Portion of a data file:
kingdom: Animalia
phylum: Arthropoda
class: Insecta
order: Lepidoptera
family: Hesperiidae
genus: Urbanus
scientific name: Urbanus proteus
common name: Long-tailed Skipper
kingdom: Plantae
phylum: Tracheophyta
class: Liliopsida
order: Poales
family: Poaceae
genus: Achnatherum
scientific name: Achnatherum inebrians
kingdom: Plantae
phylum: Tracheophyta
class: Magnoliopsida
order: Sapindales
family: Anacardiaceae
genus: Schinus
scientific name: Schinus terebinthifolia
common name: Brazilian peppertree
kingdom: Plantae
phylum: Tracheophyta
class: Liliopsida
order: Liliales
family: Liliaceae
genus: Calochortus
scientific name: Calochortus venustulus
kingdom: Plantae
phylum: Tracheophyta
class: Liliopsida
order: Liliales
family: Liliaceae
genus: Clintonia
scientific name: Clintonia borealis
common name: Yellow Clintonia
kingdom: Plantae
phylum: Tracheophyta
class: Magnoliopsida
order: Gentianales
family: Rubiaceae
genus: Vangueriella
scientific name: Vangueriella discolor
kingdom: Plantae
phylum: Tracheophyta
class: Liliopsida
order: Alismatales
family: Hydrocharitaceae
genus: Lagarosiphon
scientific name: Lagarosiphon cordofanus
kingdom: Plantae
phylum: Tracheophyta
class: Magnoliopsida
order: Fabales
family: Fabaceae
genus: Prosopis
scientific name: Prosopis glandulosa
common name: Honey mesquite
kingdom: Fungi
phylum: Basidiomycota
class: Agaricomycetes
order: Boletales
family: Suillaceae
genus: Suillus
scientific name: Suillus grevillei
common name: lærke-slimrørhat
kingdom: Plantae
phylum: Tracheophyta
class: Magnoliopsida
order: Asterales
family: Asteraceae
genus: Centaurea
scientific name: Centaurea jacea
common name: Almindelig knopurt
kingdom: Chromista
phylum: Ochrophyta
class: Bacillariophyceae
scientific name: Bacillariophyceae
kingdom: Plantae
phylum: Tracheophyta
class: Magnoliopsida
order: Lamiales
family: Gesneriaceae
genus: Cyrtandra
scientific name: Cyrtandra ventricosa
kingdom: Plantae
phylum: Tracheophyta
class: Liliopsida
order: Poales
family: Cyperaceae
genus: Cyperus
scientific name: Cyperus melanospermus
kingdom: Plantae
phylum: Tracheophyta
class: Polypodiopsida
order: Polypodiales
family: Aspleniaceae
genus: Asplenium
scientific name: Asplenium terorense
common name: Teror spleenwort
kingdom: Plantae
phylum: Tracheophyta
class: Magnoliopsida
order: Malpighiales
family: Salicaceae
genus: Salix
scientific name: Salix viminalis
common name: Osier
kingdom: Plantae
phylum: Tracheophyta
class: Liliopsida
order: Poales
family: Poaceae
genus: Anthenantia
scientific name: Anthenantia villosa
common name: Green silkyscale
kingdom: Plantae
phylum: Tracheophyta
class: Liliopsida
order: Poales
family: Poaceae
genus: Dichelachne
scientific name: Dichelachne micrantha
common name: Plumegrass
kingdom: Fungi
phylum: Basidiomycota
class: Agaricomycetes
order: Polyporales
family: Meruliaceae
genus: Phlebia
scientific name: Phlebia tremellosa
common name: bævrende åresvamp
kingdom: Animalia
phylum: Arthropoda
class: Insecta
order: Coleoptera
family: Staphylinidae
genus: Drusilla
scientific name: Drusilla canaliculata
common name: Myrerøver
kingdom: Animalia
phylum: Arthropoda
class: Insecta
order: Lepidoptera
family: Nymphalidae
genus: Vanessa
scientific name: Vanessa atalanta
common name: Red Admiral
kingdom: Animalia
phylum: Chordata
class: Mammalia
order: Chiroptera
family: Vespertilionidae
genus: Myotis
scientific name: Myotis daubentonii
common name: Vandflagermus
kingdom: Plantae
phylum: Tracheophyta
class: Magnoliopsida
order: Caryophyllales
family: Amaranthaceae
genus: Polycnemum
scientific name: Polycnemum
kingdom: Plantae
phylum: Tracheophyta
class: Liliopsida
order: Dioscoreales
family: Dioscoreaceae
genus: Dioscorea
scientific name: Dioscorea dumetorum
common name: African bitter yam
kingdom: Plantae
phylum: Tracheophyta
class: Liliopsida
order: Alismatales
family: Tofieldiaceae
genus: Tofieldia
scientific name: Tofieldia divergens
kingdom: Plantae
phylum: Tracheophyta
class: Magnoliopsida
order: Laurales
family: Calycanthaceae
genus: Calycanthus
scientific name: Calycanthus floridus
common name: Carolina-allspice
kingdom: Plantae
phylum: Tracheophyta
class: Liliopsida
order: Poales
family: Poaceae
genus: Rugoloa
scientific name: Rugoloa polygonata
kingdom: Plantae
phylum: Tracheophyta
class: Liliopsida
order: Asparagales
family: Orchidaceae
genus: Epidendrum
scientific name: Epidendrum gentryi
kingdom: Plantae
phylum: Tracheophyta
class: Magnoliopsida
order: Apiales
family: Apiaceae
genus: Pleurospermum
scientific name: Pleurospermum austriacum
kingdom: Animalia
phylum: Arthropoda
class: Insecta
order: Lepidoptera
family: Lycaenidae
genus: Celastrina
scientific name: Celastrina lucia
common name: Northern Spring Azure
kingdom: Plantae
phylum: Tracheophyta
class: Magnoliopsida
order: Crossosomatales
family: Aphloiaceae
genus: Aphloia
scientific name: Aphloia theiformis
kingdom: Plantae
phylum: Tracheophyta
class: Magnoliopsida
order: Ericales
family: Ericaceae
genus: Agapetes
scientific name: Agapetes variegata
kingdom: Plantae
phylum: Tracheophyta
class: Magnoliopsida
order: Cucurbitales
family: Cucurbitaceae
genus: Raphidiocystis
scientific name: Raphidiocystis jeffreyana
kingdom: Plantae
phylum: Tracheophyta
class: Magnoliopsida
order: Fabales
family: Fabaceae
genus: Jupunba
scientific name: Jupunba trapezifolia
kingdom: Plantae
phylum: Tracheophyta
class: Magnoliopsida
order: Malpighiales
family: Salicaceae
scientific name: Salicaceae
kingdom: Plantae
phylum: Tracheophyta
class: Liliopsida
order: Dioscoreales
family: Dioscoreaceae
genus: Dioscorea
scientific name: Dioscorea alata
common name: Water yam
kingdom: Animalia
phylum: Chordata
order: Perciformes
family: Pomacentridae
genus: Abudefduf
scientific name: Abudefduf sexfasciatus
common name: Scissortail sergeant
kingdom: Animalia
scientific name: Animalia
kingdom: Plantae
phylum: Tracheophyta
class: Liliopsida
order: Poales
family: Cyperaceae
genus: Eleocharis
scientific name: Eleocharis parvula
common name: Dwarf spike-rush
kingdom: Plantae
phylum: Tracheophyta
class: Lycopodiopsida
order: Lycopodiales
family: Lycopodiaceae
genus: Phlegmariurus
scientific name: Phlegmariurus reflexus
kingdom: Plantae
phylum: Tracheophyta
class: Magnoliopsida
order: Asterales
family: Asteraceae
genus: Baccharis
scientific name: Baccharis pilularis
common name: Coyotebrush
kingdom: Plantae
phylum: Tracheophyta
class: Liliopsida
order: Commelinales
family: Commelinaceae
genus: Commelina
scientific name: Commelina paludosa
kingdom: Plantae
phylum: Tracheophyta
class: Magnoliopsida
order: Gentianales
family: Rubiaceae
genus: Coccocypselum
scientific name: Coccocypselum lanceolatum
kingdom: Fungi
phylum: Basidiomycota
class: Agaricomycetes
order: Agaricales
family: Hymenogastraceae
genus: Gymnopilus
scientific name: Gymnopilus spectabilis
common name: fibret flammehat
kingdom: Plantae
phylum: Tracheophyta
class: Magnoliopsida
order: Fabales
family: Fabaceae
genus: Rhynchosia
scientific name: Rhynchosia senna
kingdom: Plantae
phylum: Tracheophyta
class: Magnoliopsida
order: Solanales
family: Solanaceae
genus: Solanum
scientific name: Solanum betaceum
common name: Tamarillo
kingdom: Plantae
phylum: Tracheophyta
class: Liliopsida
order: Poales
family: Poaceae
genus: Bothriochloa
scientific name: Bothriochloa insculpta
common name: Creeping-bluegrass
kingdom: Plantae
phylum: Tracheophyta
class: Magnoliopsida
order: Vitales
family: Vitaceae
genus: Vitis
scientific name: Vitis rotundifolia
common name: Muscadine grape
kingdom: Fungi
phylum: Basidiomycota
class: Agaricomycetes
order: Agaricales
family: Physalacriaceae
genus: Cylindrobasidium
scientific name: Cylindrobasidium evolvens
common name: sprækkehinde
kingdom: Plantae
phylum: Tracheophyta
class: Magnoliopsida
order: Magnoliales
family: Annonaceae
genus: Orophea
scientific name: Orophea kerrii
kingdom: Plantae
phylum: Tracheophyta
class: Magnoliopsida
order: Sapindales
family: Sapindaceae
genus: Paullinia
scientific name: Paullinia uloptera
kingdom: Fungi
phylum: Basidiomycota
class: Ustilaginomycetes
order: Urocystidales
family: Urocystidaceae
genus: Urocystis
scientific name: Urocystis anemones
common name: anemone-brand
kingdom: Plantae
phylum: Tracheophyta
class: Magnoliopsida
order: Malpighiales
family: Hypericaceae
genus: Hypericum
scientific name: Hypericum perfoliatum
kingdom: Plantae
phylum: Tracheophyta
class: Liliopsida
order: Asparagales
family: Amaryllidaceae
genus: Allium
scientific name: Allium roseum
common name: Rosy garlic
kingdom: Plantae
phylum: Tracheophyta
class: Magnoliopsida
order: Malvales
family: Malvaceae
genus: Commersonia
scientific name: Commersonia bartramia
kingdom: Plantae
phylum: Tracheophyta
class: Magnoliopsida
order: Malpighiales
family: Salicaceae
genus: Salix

> _The task_
Give the lines between the line holding "genus: Achnatherum" and the line holding "genus: Calochortus", inclusive, as a Markdown table with columns named Row and Line, numbering each row and leaving out any blank lines.

> _Answer for this exercise_
| Row | Line |
|---|---|
| 1 | genus: Achnatherum |
| 2 | scientific name: Achnatherum inebrians |
| 3 | kingdom: Plantae |
| 4 | phylum: Tracheophyta |
| 5 | class: Magnoliopsida |
| 6 | order: Sapindales |
| 7 | family: Anacardiaceae |
| 8 | genus: Schinus |
| 9 | scientific name: Schinus terebinthifolia |
| 10 | common name: Brazilian peppertree |
| 11 | kingdom: Plantae |
| 12 | phylum: Tracheophyta |
| 13 | class: Liliopsida |
| 14 | order: Liliales |
| 15 | family: Liliaceae |
| 16 | genus: Calochortus |